With a firm hand (a very firm hand) and an eye for detail, he built a regional sporting-goods giant.
"Do a Thousand Things a Little Better" Norbert Olberz in the flagship Sport Chalet store in the early 1990s
Before the retailing of sporting goods went truly bananas—the Bass Pro Shops store in Springfield, Missouri, measures 330,000 square feet—there was Sport Chalet, a ski-and-scuba mecca in the Los Angeles suburb of La Cañada, founded in 1959 on a shoestring and infused with an OCD management approach by a young German immigrant, Norbert Olberz.
Sport Chalet grew to a chain of 55 stores in California and surrounding states, with an unusual strategy: It is pan-sports, offering bicycles, diving
gear, and mountaineering stuff under one roof; but the merchandise is almost all high end—what you would find in a store devoted to a single activity. Rather than disinterested minimum wagers, Olberz hired dedicated sportsmen and -women, paying more and encouraging each one to sell and instruct. In-store scuba pools are a regular feature.
Olberz always knew what he wanted. He proposed to his wife, Irene, also from Germany, on their second date, and they married within three weeks of meeting. The couple lived for a time behind the original Sport Chalet, dining off a hot plate and showering under a garden hose. Olberz died of natural causes on July 15 at 86.
Sporting goods chains come and go. But Olberz's unbending will and attention to detail sustained his company, even as they occasionally frustrated his managers. His five principles—"do a thousand things a little better" captures the spirit of the other four—may seem low on vision.

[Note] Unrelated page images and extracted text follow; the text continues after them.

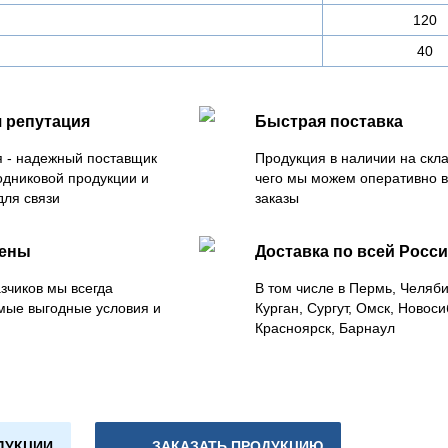
120
40
 репутация
Быстрая поставка
 - надежный поставщик
Продукция в наличии на скла
одниковой продукции и
чего мы можем оперативно 
для связи
заказы
цены
Доставка по всей Росс
зчиков мы всегда
В том числе в Пермь, Челяб
мые выгодные условия и
Курган, Сургут, Омск, Новоси
Красноярск, Барнаул
ДУКЦИИ
ЗАКАЗАТЬ ПРОДУКЦИЮ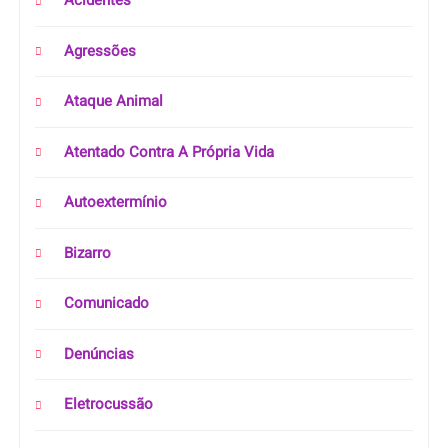
Acidentes
Agressões
Ataque Animal
Atentado Contra A Própria Vida
Autoextermínio
Bizarro
Comunicado
Denúncias
Eletrocussão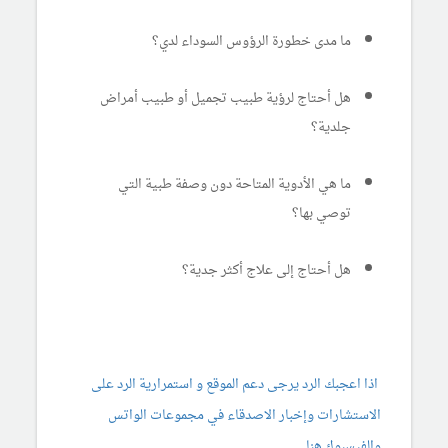
ما مدى خطورة الرؤوس السوداء لدي؟
هل أحتاج لرؤية طبيب تجميل أو طبيب أمراض
جلدية؟
ما هي الأدوية المتاحة دون وصفة طبية التي
توصي بها؟
هل أحتاج إلى علاج أكثر جدية؟
اذا اعجبك الرد يرجى دعم الموقع و استمرارية الرد على
الاستشارات وإخبار الاصدقاء في مجموعات الواتس
والفيسبوك هنا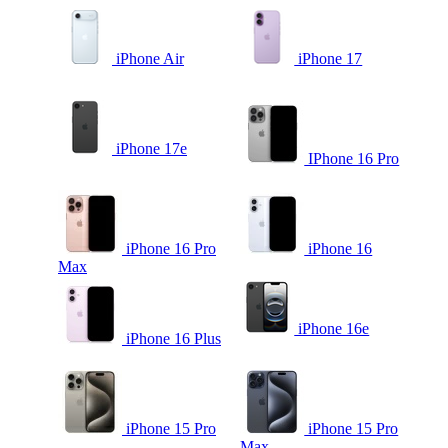
iPhone Air
iPhone 17
iPhone 17e
IPhone 16 Pro
iPhone 16 Pro
iPhone 16
Max
iPhone 16e
iPhone 16 Plus
iPhone 15 Pro
iPhone 15 Pro
Max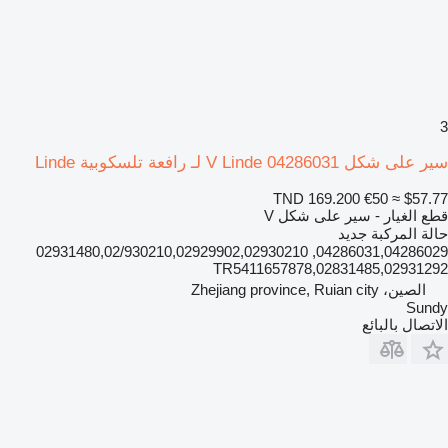
3
سير على شكل V Linde 04286031 لـ رافعة تلسكوبية Linde
TND 169.200
€50
≈ $57.77
قطع الغيار - سير على شكل V
حالة المركبة
جديد
04286031,04286029, 02931480,02/930210,02929902,02930210
02831485,02931292,TR5411657878
الصين، Zhejiang province, Ruian city
Sundy
الاتصال بالبائع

But when Craig Levra, CEO since 1999, commissioned a strategic review, the conclusions sounded an awful lot like his boss, Olberz, who remarked, "Why did you go to the trouble?"
Olberz carried a stack of 3-by-5 cards, lists of uncompleted tasks, a manager's initials next to each. "I have a few notes," he would intone in his German accent, and managers would wince. A fan of open space, he declared the 57-75 (inches off the ground) rule: Nothing could be stacked or hung to obscure views. No new store could be more than one hour from headquarters (Levra persuaded Olberz to make it an hour's flight, not drive, as expansion proceeded). For a job well done, Olberz told underlings, "You can stay another week."
Though set in his ways, Olberz demanded Sport Chalet stock only the latest equipment. That limits the need to discount goods. And it maintains buzz. Sport Chalet claims, for example, to have been the first U.S. chain to stock Uggs.
Olberz had a sense of humor. He once stocked a sailboat with a plastic mast, which, sadly, wilted in the heat. Sport Chalet employees presented the boss with a "horse's ass" award, and he proudly displayed it. He initialed proposals N.O. "If things worked, great," Levra says. "If not, he'd say, 'I told you no.' Always with a twinkle in his eye."